Gipskarton und faule Eier

Absurd hohe Schadensersatzansprüche kosten Versicherer in den USA Milliarden

Von Friederike Krieger, Köln

Fast-Food-Liebhaber, die fordern, dass auf Hot-Dog-Verpackungen der Warnhinweis „heiß“ prangt; Zoobesucher, die vor Gericht ziehen, weil Delfine sie nass gespritzt haben – die USA sind das Land der unbegrenzten Klagemöglichkeiten. Die Schadensersatzansprüche, die Jurys Beschwerdeführern zusprechen, gehen in die Millionen. Auch wenn sie in höheren Instanzen meist zurechtgestutzt werden: Die durchschnittlichen Entschädigungssummen steigen stetig an. Die sogenannte soziale Inflation hat die allgemeine Inflation längst überholt. Während sich die Güterpreise in den USA von 1998 bis 2008 jährlich im Schnitt um 2,8 Prozent verteuert haben, stieg die durchschnittliche Summe, die Gerichte Klägern zusprachen, um rund 5,7 Prozent.

Das kann die Bilanzen der Versicherer empfindlich treffen. „Wenn die soziale Inflation zunimmt, steigen die Kosten für die Beilegung noch offener Schadensersatzansprüche“, sagt Robert Hartwig, Chef des branchennahen Insurance Information Institute. Zwar hat die soziale Inflation in den vergangenen Jahren wieder etwas nachgegeben. Die durchschnittliche Summe, die Jurys Klägern zusprachen, stagnierte von 2004 bis 2008 bei rund 1 Mio. Dollar.

Doch 2009 stiegen die Aufwendungen für Schadensersatzansprüche nach Einschätzung der Unternehmensberatung Towers Watson wieder um drei Prozent an. Durch die Finanzkrise haben Klagen aufgrund von Kündigungen und Prozessen um Verluste aus Kapitalanlagen zugenommen.

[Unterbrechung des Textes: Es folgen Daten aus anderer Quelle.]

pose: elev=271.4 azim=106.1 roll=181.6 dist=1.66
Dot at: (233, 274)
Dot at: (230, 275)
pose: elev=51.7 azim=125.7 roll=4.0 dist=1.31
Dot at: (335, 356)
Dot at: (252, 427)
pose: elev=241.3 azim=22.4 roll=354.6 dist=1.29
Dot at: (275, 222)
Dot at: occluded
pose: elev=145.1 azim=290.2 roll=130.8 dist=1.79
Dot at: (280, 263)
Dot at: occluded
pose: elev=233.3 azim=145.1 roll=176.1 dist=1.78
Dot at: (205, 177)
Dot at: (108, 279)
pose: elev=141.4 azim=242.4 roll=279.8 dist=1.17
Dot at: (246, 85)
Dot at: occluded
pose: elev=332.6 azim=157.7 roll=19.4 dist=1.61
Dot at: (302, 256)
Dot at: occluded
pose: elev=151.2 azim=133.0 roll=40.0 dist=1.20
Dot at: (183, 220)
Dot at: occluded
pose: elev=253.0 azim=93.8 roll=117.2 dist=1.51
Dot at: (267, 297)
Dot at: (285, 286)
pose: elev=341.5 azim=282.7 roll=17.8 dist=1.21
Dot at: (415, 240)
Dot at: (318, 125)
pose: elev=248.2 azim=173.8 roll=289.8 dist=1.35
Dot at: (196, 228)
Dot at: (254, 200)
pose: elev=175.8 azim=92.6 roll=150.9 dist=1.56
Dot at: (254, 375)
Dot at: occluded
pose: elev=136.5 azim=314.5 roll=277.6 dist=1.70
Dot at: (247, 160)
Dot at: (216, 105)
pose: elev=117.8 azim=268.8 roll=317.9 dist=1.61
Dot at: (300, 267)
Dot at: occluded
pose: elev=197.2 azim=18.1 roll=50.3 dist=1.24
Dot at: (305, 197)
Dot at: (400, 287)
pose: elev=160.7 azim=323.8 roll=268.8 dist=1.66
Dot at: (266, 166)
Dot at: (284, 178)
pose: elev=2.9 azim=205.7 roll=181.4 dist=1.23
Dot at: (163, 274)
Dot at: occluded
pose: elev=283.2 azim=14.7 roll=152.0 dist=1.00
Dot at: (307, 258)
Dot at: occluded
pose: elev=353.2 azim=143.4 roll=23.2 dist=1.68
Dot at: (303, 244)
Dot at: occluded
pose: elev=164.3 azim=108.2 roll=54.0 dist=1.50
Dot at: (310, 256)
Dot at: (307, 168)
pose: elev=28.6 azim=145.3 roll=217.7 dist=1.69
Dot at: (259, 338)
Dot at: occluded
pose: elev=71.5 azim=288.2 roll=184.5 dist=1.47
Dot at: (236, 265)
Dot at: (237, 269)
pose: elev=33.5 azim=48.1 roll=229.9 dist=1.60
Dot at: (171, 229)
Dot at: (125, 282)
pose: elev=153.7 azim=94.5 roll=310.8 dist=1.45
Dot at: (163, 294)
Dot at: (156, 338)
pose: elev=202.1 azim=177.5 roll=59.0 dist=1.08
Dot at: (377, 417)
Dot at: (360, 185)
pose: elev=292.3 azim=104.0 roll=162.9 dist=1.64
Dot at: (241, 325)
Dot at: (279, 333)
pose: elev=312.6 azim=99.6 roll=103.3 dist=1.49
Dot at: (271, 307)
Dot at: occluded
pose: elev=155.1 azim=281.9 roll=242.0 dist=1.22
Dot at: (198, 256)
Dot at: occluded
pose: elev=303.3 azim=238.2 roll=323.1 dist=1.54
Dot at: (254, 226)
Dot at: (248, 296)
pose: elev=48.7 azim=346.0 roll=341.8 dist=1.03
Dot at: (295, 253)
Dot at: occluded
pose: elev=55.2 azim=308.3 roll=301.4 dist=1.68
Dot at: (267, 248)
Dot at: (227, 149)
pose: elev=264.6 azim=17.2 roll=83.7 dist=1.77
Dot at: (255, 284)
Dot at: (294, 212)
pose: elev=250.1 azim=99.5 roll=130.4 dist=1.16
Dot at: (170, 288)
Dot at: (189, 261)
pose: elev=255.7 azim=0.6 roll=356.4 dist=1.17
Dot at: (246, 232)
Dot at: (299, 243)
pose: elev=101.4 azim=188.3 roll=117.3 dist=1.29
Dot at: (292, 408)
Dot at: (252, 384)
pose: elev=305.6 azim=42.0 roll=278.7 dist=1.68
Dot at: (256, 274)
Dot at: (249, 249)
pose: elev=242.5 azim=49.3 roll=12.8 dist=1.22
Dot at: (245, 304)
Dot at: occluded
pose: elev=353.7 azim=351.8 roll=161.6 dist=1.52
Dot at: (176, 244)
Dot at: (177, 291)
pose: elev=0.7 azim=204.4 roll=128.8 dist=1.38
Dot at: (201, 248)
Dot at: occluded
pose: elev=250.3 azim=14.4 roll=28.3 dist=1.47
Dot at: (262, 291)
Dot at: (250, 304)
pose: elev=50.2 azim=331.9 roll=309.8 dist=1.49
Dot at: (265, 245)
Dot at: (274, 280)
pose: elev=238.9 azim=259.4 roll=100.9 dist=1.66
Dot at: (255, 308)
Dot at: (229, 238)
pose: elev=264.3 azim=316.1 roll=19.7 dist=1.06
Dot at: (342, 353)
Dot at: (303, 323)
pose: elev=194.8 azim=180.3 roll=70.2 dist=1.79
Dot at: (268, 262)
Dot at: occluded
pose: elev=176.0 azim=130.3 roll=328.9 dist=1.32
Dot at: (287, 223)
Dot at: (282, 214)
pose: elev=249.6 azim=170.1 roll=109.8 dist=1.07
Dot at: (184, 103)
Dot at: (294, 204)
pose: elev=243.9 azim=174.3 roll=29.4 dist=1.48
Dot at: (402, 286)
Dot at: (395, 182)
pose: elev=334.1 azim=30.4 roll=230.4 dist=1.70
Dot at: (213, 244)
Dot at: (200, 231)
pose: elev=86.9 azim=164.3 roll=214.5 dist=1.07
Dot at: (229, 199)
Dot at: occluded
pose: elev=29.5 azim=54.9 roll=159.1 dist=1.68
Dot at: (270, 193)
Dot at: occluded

Towers Watson erwartet einen weiteren Anstieg der sozialen Inflation um vier Prozent 2010 und sechs Prozent 2011. Zum einen, weil die Experten einen Anstieg der allgemeinen Inflation fürchten. Zum anderen hat US-Präsident Barack Obama viele tendenziell verbraucherfreundliche Richter ernannt. Das könnte Entschädigungssummen, vor allem bei medizinischer Fehlbehandlung, erhöhen.

Gefahren lauern zum Beispiel in Gipskartonplatten, die in China hergestellt wurden. Ein Lieferant: Knauf Plasterboard Tianjin, die chinesische Tochter der deutschen Firma Knauf. Nach Einbau der Platten in Florida und Louisiana häuften sich die Beschwerden von Hausbesitzern, weil die Wände nach faulen Eiern riechen und dafür sorgen, dass Elektrogeräte verrosten. „Die Versicherer fürchten, dass das Problem zu großen Sammelklagen führt, in denen Tausende Betroffener Haftpflichtansprüche in Milliardenhöhe geltend machen“, sagt Hartwig.